*Your assignment:* Would you please copy each line of the data in which the string "Interstate" occurs?
_ _ _ _ _ _ _
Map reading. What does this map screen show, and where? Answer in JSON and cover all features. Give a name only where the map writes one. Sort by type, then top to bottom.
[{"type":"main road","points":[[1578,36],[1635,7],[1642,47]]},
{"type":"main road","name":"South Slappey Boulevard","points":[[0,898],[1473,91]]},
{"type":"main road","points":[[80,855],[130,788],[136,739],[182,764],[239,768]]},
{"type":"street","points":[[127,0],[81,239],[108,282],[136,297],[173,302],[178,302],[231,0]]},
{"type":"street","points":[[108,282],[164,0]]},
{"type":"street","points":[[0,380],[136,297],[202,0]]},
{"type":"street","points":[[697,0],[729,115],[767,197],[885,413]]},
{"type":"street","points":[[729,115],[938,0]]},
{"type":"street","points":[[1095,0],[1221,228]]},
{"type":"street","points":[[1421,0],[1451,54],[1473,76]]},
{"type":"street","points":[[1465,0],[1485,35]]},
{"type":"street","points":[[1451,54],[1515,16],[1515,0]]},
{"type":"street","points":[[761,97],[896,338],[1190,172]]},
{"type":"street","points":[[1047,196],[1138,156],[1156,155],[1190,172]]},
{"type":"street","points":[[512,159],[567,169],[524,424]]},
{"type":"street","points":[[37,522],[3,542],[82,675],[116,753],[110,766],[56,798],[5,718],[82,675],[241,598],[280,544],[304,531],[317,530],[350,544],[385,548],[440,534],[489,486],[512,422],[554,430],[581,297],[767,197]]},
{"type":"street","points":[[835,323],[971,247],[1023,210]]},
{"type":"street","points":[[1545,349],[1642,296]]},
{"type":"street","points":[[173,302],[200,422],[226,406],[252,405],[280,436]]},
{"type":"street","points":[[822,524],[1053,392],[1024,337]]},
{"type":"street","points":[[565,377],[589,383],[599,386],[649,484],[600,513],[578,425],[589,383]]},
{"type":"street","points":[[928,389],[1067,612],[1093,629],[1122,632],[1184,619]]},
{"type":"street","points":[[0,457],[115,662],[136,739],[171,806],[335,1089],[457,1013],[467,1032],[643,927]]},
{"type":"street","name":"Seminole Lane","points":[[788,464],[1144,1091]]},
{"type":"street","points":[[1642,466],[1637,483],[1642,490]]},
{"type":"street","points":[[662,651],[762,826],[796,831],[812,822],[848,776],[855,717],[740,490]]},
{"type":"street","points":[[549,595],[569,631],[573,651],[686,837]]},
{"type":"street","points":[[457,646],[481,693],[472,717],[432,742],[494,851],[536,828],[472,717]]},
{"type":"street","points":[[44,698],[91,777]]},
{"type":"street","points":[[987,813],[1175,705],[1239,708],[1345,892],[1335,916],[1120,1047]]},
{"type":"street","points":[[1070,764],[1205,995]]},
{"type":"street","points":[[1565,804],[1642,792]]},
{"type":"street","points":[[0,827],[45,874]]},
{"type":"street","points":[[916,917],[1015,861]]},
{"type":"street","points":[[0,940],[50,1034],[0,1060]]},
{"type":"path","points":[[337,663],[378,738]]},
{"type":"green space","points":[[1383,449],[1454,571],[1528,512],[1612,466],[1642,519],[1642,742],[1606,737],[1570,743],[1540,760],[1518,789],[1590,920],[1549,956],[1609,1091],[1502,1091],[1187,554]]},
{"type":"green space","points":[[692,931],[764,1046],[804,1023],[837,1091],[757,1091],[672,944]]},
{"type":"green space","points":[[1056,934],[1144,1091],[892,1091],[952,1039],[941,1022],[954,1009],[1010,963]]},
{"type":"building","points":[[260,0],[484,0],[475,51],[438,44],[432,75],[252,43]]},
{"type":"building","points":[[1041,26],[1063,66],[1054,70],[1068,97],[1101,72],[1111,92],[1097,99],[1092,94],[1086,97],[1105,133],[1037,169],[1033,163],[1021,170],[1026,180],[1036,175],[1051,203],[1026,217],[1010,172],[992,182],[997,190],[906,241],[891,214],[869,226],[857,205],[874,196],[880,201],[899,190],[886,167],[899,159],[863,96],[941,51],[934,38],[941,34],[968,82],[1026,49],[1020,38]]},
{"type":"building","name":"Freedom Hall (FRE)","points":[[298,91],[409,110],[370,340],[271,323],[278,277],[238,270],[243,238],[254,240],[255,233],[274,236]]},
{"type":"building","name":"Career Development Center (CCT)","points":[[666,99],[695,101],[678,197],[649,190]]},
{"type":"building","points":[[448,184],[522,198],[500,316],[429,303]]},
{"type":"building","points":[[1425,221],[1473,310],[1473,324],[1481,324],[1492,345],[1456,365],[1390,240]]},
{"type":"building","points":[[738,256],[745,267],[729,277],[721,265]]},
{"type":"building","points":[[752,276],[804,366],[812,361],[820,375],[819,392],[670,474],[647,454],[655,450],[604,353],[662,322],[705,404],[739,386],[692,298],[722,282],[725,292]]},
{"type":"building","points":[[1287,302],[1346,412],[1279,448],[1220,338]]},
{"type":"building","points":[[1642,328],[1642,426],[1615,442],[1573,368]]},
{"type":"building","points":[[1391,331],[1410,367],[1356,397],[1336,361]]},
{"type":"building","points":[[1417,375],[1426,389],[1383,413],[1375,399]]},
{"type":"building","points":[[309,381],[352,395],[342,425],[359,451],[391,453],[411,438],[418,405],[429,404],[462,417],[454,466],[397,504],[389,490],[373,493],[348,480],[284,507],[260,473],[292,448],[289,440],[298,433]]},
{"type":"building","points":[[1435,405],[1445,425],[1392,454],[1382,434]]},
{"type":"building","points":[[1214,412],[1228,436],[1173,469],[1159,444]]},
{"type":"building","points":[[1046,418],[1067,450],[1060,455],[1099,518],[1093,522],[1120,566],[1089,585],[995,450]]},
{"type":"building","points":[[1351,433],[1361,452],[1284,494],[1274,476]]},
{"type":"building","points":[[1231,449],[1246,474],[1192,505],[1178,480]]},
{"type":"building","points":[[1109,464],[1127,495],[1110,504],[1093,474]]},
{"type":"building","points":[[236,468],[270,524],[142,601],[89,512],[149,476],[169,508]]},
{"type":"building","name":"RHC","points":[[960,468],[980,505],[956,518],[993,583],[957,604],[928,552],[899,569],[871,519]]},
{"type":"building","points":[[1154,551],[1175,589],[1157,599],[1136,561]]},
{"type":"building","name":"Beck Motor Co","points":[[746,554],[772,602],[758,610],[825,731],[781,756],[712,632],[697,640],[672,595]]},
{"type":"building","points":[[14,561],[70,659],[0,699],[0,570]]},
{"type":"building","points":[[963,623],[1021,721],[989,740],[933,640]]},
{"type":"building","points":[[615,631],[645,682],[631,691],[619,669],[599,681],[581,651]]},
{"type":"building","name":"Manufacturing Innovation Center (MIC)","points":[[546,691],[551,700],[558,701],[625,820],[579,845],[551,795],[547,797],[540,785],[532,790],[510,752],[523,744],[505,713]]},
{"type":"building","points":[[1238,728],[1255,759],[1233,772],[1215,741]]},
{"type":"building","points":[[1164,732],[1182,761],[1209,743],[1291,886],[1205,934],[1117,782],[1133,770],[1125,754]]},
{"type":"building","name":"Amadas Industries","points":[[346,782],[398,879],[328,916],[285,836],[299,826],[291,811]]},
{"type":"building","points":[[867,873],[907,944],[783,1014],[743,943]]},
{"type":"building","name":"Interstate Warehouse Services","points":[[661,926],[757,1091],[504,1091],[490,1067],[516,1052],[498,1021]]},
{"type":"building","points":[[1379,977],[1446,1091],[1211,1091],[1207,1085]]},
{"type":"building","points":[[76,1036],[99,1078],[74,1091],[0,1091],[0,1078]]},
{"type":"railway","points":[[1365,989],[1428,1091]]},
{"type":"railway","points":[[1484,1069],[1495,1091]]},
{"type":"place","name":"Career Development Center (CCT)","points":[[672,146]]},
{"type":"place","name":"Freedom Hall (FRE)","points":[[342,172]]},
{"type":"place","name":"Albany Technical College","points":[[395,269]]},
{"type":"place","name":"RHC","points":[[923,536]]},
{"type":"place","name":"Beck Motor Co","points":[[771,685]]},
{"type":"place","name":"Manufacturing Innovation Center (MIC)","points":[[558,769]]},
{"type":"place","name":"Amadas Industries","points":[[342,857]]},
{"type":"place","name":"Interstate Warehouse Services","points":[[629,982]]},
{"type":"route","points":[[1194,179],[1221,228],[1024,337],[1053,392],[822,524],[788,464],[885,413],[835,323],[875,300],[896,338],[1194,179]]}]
_ _ _ _ _ _ _
*Answer to the exercise:*
{"type":"building","name":"Interstate Warehouse Services","points":[[661,926],[757,1091],[504,1091],[490,1067],[516,1052],[498,1021]]},
{"type":"place","name":"Interstate Warehouse Services","points":[[629,982]]},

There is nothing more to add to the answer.